I think it just happened naturally. I mean, my kids are young, so I get to see all the things that scare them. My son in particular loves to just talk on and on about scary stuff. There’s something very childlike and innocent about horror stories about kids. I know some people like the gorier stuff (and I do to), but I keep finding myself back in a more fairy tale sort of story. Hopefully, my audience appreciates it.
Being from the South, does that feeling play into your books?
Sometimes it does. I think some of my books could be read as almost geographically neutral, but occasionally, I do drift into a more southern style of story. I think it all depends on how much I want that southern voice to shine through. Several of my books really lean into that.
Is there any sequel potential for One by One?
Not for this one, but I do have several ideas for series that I’d like to get around to. I really like the idea of having a continuing sort of mythology, but it needs to be the right time. I’d really only want to do it if it was distinct and different.
Thank you to D.W. for taking the time to talk to us about the One by One's influences and giving more life to the back story. You can pick up this new FLAME TREE PRESS edition of his book, along with the other September releases now. It will be available in paperback, hardback and ebook. Check out our website for details.
A fan of all things dark and horrific, D.W. Gillespie has been writing horror, sci-fi, and fantasy for longer than he would like to admit. After years of daydreaming, he started taking it seriously in college after a creative writing class helped spark his motivation. After winning a local writing award, he realized that his path forward was clear.
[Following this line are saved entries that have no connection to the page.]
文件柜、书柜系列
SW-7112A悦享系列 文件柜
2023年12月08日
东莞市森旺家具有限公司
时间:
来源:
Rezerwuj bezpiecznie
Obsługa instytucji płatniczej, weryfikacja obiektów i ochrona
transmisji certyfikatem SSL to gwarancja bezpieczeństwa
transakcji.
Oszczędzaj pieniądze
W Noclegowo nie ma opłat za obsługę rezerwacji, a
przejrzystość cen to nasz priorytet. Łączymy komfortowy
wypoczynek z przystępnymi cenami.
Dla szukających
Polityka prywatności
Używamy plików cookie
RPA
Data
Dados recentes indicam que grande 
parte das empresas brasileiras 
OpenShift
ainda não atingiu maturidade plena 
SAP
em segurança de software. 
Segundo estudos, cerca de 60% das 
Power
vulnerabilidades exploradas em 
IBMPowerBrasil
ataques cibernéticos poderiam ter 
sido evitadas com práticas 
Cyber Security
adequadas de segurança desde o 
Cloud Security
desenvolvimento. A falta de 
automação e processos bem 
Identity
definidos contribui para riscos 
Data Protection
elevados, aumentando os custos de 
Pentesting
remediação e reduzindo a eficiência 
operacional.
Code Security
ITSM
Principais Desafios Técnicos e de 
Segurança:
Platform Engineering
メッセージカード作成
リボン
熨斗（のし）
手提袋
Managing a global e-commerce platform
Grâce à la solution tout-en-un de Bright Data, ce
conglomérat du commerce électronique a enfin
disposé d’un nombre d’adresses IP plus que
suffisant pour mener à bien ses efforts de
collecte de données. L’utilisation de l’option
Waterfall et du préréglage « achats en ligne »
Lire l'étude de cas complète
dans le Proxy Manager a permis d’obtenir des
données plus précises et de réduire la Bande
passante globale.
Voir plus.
In the years since, he’s been featured in many publications, both online and in print. He’s the author of more than a dozen novels, including The Toy Thief, Still Dark, and Handmade Monsters.
A lifelong native of Middle Tennessee, he still lives there today with his wife and two children.
For One by One, Gillespie was influenced by his experience of moving houses often when growing up. One particular house was supposedly haunted (according to previous tenants) and became specially inspirational, and he knew he wanted it to feature in one of his books as a character in the story.